11 Mart 2024 Pazartesi

0 ALINTILAR // Axie Oh - Denizin Altına Düşün Kız

 



  Kitabın yorumu için tıklayınız!






"İnsanlar anlayamadıkları şeyleri açıklamak için efsaneler uydurur."

Bakışlarını kaldırdı. Gözleri denizin en derin yerleri gibiydi; soğuk ve bilinmez. Gözleri düşüncelerini saklama konusunda maskesinin yüzünü saklamasından daha iyi iş çıkarıyor, diye düşündüm. 

"Ama ben sana açıklayabilirim," diye devam etti. "Haklının acı çekmesinin sebebi tanrıların öyle istemesi değil, kendi şiddet eylemleri. Ormanları ve tarlaları yakan savaşlar çıkarıyorlar. Kan dökerek nehirleri ve pınarları kirletiyorlar. Tanrıları suçlamakla toprağın kendisini suçlamak arasında bir fark yok. Düşmanını bulmak için aynaya bakman yeterli."



*****

Shin'in sesi alçaktı, sözleri tıpkı Deniz Tanrısı'nın salonundayken olduğu gibi acımasız ve soğuktu. "İnsanlar kararsız ve vahşi yaratıklar. Kendi ölümlerinden korktukları için savaşa giriyor, büyümesi yıllar alan şeyleri saniyeler içinde yok ediyorlar."

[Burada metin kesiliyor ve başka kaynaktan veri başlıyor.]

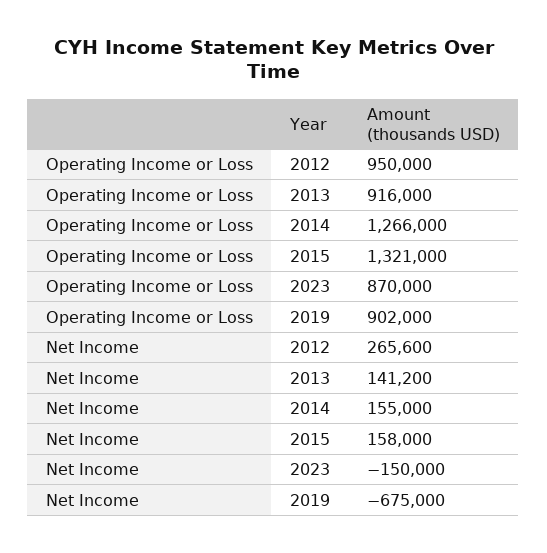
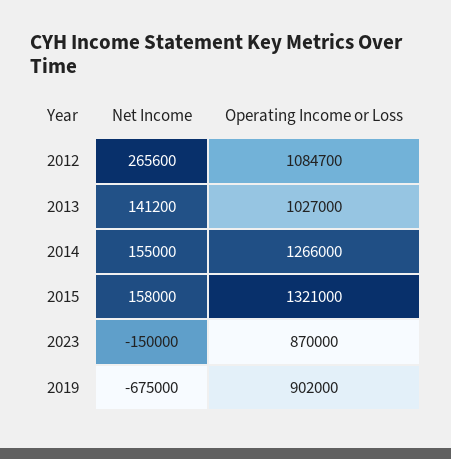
  {
    "Operating Income or Loss": {
-     "2012": 950000,
+     "2012": 1084700,
-     "2013": 916000,
+     "2013": 1027000,
      "2014": 1266000,
      "2015": 1321000,
      "2023": 870000,
      "2019": 902000
    },
    "Net Income": {
      "2012": 265600,
      "2013": 141200,
      "2014": 155000,
      "2015": 158000,
      "2023": -150000,
      "2019": -675000
    }
  }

"Ölümün gölgesi hep üstlerinde olduğu için," diye karşılık verdim. "Ölüm sabırsız davranıp da evlerine girdiğinde ve çocuklarının nefesini çaldığı için onları suçlayabilir misin?"

"Suçlayabilirim," dedi. "Tıpkı senin, insanların aptallıkları yüzünden tanrıları suladığın gibi."

"Peki ama bunun bir döngü olması gerekmiyor mu? Tanrıları insanları korur ve insanlar da tanırlara dua edip onları onurlandırır."

"Bu tam da dünyanın onların etrafında döndüğünü düşünen insanlığın bakışı. Nehirler sizin için, gökyüzü sizin için, deniz sizin için... Siz dünyanın birçok parçasından sadece birisiniz ve bana sorarsan hepsini bozan parçasısınız."



*****

"Bak, Shin," dedim gülümseyerek. "Ruhunu buldum."

Avucumu kaldırdım. Tam ortasında üzerine nilüfer çiçeği oyulmuş bir taş duruyordu. 

Bir süre hiçbir şey demeyince acaba onu gücendirdim mi diye düşündüm. Ama sonra elini uzatıp parmağını taşın ve benim açık avucumun üzerinde gezdirdi. 

"Bir dağ kadar büyük yahut bir ay kadar parlak olmayabilir," dedim Shin gözlerini gözlerime çevirince. O koyu gözlerinin karanlıklarında yürek burkan, kırılgan bir bakış vardı. "Ama onlar kadar güzel çünkü senin ruhun. Güçlü, dirençli ve kararlı. Ayrıca inatçı." Hafifçe güldü. "Ve değerli, tıpkı senin gibi."

Shin nefesini tuttu.

Kalbim göğsümde acı verecek kadar hızlı atmaya başladı. "Ee?" dedim elimi kaldırarak. "Kabul edecek misin?"

Ama Shin taşı almak yerine elini benimkinin üzerine koydu, taş avuçlarımızın arasında sıkıştı. "Eğer alırsam," dedi, "bir daha asla geri bırakmam."